[Stored data entries]
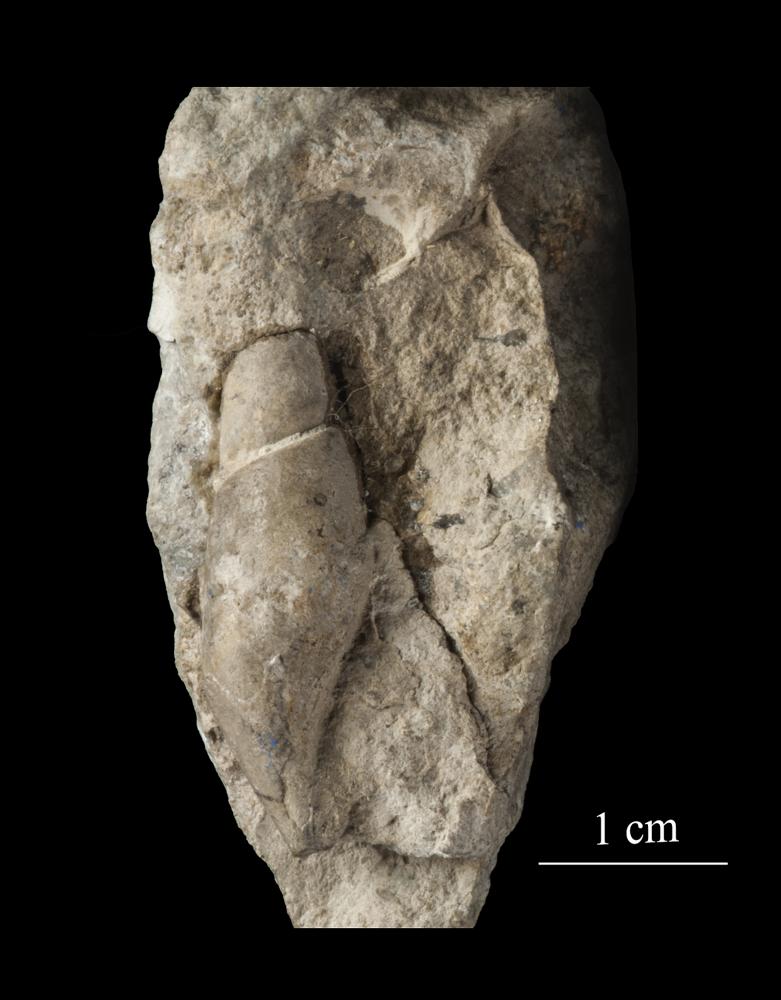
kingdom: Animalia
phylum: Mollusca
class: Gastropoda
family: Subulitidae
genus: Subulites
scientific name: Subulites subula
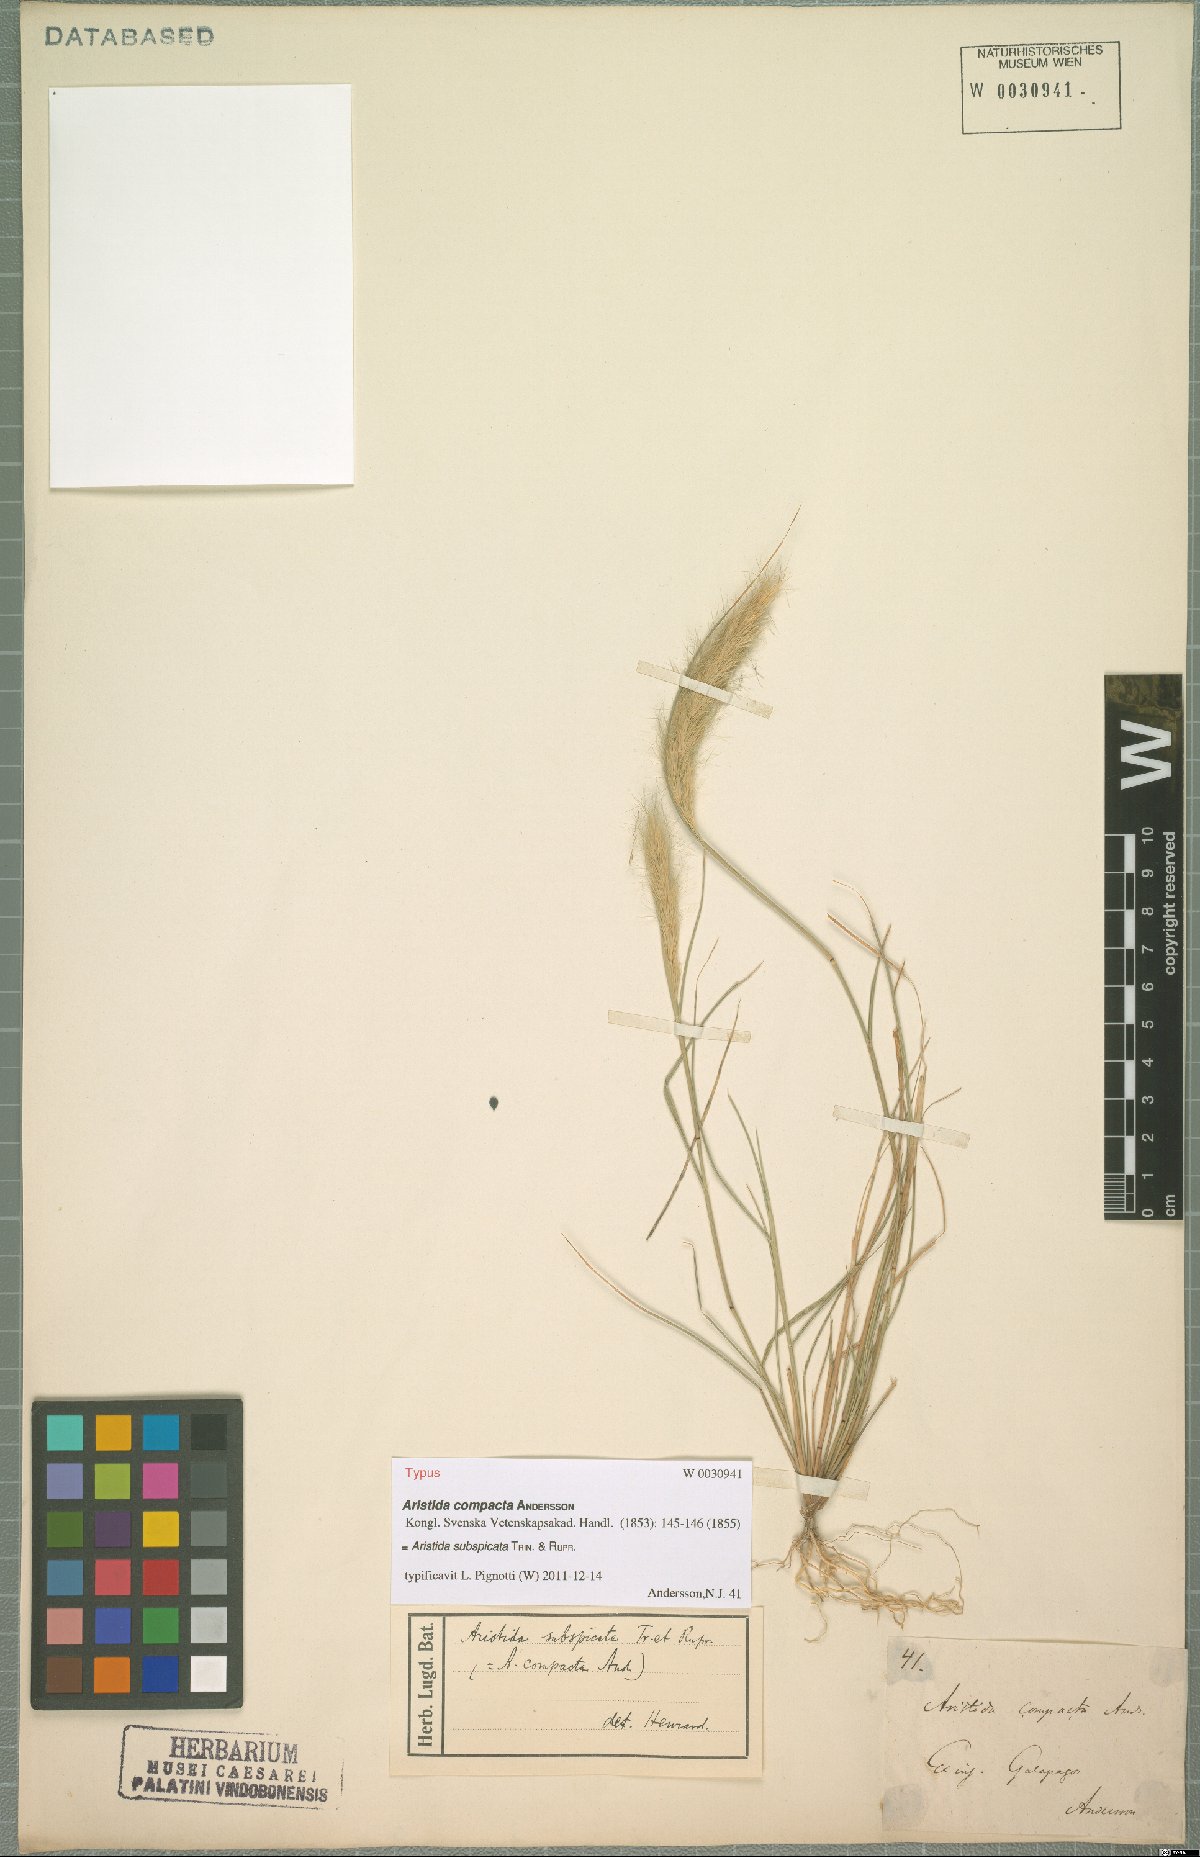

Task to complete: Copy every line of the data above word for word, leaving out the pictures.

Solved problem:
kingdom: Animalia
phylum: Mollusca
class: Gastropoda
family: Subulitidae
genus: Subulites
scientific name: Subulites subula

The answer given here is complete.